Evelyn married again quickly. Her second husband Nick was also in the RAF- an observer in a Lancaster bomber. Martin was still a babe in arms when Evelyn, pregnant with her second son Michael, received another telegram. Audrey was with her at the time and played with baby Martin as Evelyn went upstairs to digest the news.
“She didn’t come down for some time.” Said Mum. We sat in silence for a bit.
Then in one, final memorable anecdote, Dennis mustered his piece de resistance. Whilst playing near the Aerodrome at RAF North Weald, he was squeezed to the side of the lane by an approaching cortège of three black limousines.

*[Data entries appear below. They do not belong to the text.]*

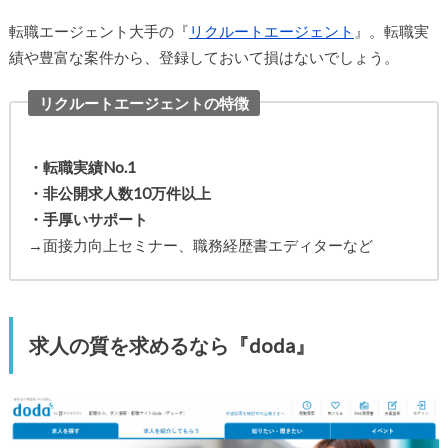
転職エージェント大手の『
リクルートエージェント
』。転職実
績や豊富な案件から、登録しておいて損はないでしょう。
リクルートエージェントの特徴
・転職実績No.1
・非公開求人数10万件以上
・手厚いサポート
→面接力向上セミナー、職務経歴書エディターなど
求人の質を求めるなら『doda』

The middle one was forced to stop next to Dennis and he pressed his face to the window.
A round and serious face moved towards the other side of the glass and gave the victory V; it was Winston Churchill himself.
Why had I never heard the story before? Why had I never asked? How many more stories like it are waiting to be heard and retold?
I like the fact that old Winston Churchill, in the midst of war and no doubt on an important mission, took the time and opportunity to give hope to a small boy.
Hope that light might prevail over darkness, as in the words of that collect little Audrey used to say.
And hope is an interesting word in the biblical sense. In the original Greek it doesn’t mean what we mean today – ‘we wish’; the strength of a person’s desire.
It means the confident expectation of what God has promised.
I’m glad it turned out well in the end. And as long as we keep our memories and our history alive and do not rely on our own versions of morality, I believe our hope is well placed.
“Oh the smell of those roses,” said Mum again with a heavenly smile
I looked up Archbishop Temple and found a great quote of his- ‘The longest journey in life is between the head and the heart.’ Very true. His Wikipedia page tells us that he did indeed spend his holidays in Bicknoller, Somerset during the war years. It fails to mention who served his morning tea and toast.